▶ Source information:
____________________

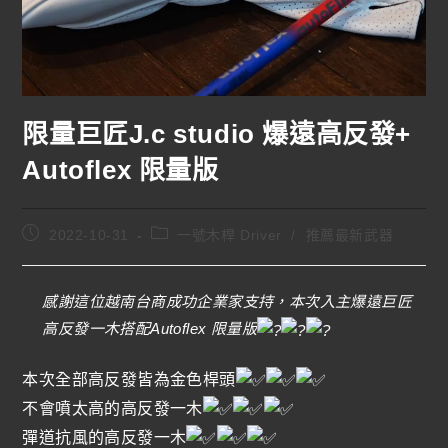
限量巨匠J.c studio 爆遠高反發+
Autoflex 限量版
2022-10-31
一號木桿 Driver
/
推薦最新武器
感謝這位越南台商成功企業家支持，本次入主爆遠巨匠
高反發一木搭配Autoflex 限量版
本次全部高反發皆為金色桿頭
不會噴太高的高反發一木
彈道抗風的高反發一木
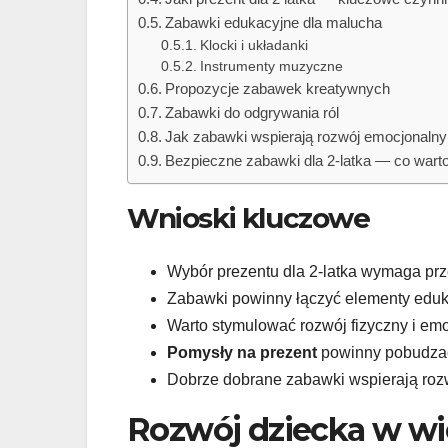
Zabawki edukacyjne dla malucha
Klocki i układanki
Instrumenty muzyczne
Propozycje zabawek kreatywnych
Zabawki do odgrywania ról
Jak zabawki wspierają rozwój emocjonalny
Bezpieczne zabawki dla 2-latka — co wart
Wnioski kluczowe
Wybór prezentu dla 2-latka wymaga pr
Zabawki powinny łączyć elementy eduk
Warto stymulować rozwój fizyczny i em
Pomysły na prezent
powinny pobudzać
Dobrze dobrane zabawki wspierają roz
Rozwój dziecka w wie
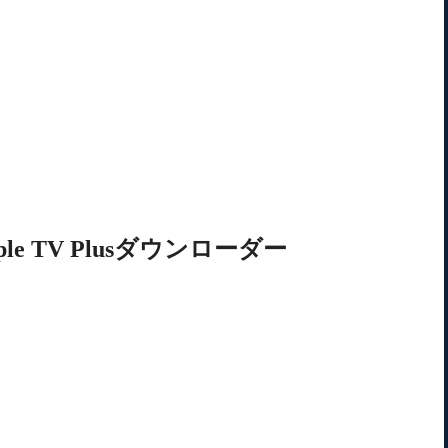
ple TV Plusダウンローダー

____________________

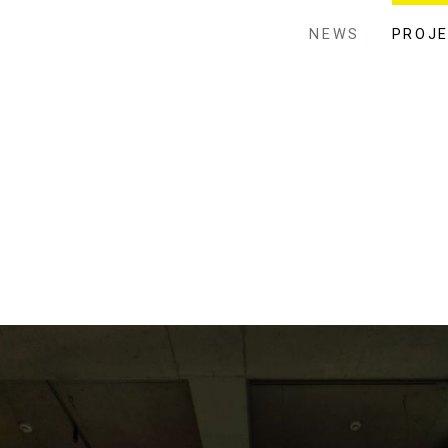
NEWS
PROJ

____________________

▶ Problem description: Return the text of the entries exactly, from the line containing "限量巨匠J.c studio 爆遠高反發+" through the line containing "Rozwój dziecka w wie", and leave out the pictures.

▶ Answer for this exercise:
限量巨匠J.c studio 爆遠高反發+
Autoflex 限量版
2022-10-31
一號木桿 Driver
/
推薦最新武器
感謝這位越南台商成功企業家支持，本次入主爆遠巨匠
高反發一木搭配Autoflex 限量版
本次全部高反發皆為金色桿頭
不會噴太高的高反發一木
彈道抗風的高反發一木
Zabawki edukacyjne dla malucha
Klocki i układanki
Instrumenty muzyczne
Propozycje zabawek kreatywnych
Zabawki do odgrywania ról
Jak zabawki wspierają rozwój emocjonalny
Bezpieczne zabawki dla 2-latka — co wart
Wnioski kluczowe
Wybór prezentu dla 2-latka wymaga pr
Zabawki powinny łączyć elementy eduk
Warto stymulować rozwój fizyczny i em
Pomysły na prezent
powinny pobudzać
Dobrze dobrane zabawki wspierają roz
Rozwój dziecka w wie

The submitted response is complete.